Canine brachycephaly (flat face) is a systematic welfare problem according to the latest research article in RSPCA Science Update 64.
Canine brachycephaly is a mutation that causes shortening of the skull and gives dogs such as Pugs and French Bulldogs their characteristic flattened face. The popularity of these breeds is concerning, as brachycephaly causes a number of health and welfare problems including brachycephalic obstructive airway syndrome (BOAS). This is caused by anatomical abnormalities in the muzzle and throat, such as reduced nostril size, restriction of the airways and breathing.
Surgical intervention, such as widening the nostrils or removing soft tissue, can improve breathing and reduce the progression of BOAS. 90% of dogs show improved respiratory function after surgery, although 60% of these still have some form of breathing difficulty.
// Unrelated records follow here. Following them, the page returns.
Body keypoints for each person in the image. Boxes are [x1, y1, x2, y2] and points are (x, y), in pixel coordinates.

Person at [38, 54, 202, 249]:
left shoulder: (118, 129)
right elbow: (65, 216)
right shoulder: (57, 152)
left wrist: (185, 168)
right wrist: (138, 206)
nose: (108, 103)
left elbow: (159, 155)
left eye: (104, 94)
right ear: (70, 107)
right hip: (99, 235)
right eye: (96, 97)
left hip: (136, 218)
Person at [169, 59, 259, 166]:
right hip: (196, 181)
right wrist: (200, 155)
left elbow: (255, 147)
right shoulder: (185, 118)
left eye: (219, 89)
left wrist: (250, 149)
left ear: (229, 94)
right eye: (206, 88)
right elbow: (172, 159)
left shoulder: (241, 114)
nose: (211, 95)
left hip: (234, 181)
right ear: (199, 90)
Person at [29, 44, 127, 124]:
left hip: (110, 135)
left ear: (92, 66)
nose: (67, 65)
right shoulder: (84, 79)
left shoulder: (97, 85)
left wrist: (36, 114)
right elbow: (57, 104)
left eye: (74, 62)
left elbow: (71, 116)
Canine Brachycephaly health issues
In addition to airway disease, there are many other conditions that occur more often in canine brachycephalic breeds than other breeds, which are often related to facial conformation including:
- Difficulty thermoregulating due to their reduced ability to pant
- Increased risk of eye trauma due to their protruding eyeballs and reduced ability to blink
- Syringomyelia (skull is too small for the brain)
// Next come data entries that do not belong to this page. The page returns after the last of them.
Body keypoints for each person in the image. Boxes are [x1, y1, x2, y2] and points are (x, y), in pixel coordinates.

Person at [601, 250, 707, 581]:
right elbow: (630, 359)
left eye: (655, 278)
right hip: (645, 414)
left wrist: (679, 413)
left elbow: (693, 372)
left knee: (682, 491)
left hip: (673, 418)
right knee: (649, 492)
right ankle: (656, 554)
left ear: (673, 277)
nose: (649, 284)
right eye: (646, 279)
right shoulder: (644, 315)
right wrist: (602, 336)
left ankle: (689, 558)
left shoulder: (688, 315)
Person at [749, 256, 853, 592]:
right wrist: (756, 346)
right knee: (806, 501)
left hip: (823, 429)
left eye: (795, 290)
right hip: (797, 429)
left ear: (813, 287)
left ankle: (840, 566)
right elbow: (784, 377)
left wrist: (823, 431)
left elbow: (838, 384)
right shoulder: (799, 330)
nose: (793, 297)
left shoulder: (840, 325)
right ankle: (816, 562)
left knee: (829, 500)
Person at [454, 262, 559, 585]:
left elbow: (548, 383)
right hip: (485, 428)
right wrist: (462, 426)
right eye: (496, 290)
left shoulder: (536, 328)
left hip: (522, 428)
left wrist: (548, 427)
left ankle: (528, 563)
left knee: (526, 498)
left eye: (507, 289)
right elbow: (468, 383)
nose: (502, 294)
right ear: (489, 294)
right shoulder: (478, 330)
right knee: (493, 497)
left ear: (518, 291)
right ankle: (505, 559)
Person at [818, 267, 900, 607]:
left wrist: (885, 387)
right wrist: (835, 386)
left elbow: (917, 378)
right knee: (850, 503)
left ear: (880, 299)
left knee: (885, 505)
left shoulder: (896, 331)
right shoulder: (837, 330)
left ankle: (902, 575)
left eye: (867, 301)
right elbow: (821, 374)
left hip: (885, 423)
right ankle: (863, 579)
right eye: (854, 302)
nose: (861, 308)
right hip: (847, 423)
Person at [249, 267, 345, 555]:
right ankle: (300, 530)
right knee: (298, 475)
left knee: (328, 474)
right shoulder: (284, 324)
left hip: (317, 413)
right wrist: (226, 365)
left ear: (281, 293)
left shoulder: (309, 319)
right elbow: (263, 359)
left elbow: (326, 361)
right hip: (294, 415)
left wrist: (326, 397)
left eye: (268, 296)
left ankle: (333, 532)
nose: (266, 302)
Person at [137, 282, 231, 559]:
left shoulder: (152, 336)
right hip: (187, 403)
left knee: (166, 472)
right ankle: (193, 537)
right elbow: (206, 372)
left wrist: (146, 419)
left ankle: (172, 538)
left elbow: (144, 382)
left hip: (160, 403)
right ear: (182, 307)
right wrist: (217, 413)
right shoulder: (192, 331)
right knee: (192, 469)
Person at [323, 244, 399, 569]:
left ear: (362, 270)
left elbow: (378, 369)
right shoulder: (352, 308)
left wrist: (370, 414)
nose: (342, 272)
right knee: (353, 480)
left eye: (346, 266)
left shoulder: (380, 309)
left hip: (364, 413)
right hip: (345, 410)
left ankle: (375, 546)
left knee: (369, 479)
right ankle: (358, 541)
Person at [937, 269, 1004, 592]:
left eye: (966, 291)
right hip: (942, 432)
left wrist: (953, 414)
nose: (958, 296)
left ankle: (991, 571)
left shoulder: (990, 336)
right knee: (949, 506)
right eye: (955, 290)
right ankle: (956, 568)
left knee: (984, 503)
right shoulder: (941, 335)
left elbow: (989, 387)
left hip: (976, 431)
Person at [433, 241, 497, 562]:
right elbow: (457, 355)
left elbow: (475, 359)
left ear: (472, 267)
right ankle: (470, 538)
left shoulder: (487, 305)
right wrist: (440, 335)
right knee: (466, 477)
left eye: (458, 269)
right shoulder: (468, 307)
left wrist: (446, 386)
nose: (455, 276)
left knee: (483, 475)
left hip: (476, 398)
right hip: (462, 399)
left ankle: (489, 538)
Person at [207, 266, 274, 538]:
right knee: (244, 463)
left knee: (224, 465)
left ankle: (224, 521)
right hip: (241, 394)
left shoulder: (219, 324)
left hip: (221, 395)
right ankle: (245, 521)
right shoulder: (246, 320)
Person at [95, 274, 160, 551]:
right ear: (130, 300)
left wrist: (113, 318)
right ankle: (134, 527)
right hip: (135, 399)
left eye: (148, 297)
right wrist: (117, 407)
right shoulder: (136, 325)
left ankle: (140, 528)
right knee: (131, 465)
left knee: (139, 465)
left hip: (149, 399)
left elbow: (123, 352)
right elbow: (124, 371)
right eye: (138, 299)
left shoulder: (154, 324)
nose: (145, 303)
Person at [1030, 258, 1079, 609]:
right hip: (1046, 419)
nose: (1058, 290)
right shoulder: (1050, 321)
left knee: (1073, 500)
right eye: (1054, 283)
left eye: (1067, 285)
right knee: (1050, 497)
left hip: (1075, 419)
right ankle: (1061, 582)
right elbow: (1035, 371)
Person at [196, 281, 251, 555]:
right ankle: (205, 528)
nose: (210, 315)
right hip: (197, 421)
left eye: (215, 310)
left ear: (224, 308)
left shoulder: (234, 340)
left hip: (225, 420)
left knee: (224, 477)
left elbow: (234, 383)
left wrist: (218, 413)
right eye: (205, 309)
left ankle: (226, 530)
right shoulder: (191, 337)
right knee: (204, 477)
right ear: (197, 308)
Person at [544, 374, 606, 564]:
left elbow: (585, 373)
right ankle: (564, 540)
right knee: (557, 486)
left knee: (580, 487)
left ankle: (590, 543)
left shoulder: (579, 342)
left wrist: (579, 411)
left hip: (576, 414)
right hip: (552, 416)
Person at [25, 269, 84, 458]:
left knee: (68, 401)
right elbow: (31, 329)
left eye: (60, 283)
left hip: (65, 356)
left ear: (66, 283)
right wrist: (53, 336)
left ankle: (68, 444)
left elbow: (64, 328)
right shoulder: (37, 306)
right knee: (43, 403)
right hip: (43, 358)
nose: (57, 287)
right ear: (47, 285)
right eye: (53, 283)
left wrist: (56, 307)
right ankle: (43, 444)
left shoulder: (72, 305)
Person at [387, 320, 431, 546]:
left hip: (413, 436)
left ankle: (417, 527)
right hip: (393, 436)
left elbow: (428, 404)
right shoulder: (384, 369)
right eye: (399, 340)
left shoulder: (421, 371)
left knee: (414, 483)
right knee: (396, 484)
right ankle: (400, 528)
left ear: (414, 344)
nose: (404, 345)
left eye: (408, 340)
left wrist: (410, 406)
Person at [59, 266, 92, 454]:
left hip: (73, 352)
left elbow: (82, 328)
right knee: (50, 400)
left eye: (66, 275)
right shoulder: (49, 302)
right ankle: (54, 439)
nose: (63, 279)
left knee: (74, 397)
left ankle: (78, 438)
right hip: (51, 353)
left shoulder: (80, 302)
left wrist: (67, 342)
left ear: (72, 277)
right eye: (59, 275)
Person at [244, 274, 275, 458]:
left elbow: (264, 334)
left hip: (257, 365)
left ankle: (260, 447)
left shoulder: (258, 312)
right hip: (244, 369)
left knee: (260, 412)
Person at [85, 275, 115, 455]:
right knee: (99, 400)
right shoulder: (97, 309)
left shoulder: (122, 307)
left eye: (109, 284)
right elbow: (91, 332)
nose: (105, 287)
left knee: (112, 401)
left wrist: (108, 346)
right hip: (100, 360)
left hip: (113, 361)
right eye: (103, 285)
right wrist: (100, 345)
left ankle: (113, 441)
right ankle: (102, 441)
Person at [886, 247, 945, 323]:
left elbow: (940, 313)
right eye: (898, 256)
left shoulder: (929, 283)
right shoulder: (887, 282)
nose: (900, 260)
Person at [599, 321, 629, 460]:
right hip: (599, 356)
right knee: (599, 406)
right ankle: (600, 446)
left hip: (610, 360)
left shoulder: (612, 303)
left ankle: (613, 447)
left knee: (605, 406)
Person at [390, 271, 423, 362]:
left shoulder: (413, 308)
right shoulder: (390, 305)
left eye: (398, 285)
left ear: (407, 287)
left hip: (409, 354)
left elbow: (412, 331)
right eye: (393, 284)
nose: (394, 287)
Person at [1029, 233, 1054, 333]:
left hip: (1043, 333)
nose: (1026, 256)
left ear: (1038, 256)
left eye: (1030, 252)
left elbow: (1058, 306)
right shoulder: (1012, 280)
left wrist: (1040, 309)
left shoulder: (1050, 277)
- Spinal malformations associated with the screw-tail characteristic
- Dermatological conditions due to the excessive skin folds
- Orthopaedic conditions are also prevalent
Canine brachycephaly also impeded the ability of dogs to behave normally, with the extreme changes to their facial conformation limiting their ability to communicate with other dogs, chew their food, sleep with their mouth closed, or tolerate exercise and hot weather.